> **BRIEF**: Put every line of text from the records into a JSON list of strings, one string per line, with blank lines and the pictures left out.

§ §

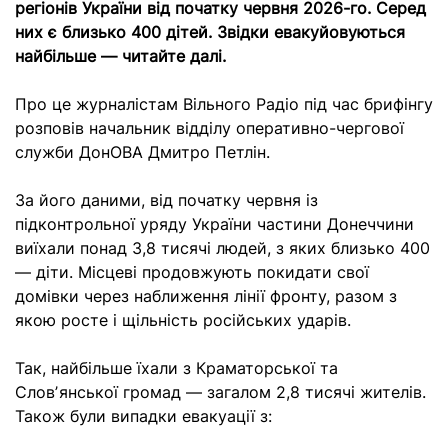
регіонів України від початку червня 2026-го. Серед
них є близько 400 дітей. Звідки евакуйовуються
найбільше — читайте далі.
Про це журналістам Вільного Радіо під час брифінгу
розповів начальник відділу оперативно-чергової
служби ДонОВА Дмитро Петлін.
За його даними, від початку червня із
підконтрольної уряду України частини Донеччини
виїхали понад 3,8 тисячі людей, з яких близько 400
— діти. Місцеві продовжують покидати свої
домівки через наближення лінії фронту, разом з
якою росте і щільність російських ударів.
Так, найбільше їхали з Краматорської та
Словʼянської громад — загалом 2,8 тисячі жителів.
Також були випадки евакуації з:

§ §

> **EXPECTED ANSWER**:
[
  "регіонів України від початку червня 2026-го. Серед",
  "них є близько 400 дітей. Звідки евакуйовуються",
  "найбільше — читайте далі.",
  "Про це журналістам Вільного Радіо під час брифінгу",
  "розповів начальник відділу оперативно-чергової",
  "служби ДонОВА Дмитро Петлін.",
  "За його даними, від початку червня із",
  "підконтрольної уряду України частини Донеччини",
  "виїхали понад 3,8 тисячі людей, з яких близько 400",
  "— діти. Місцеві продовжують покидати свої",
  "домівки через наближення лінії фронту, разом з",
  "якою росте і щільність російських ударів.",
  "Так, найбільше їхали з Краматорської та",
  "Словʼянської громад — загалом 2,8 тисячі жителів.",
  "Також були випадки евакуації з:"
]